Requirement
Scan the material below for "index", then return each line that contains it.

Source data: Begin

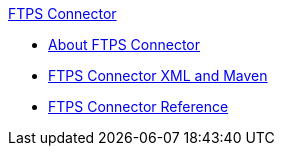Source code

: .xref:index.adoc[FTPS Connector]
* xref:index.adoc[About FTPS Connector]
* xref:ftps-xml-maven.adoc[FTPS Connector XML and Maven]
* xref:ftps-documentation.adoc[FTPS Connector Reference]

Source data: End

Answer section
: .xref:index.adoc[FTPS Connector]
* xref:index.adoc[About FTPS Connector]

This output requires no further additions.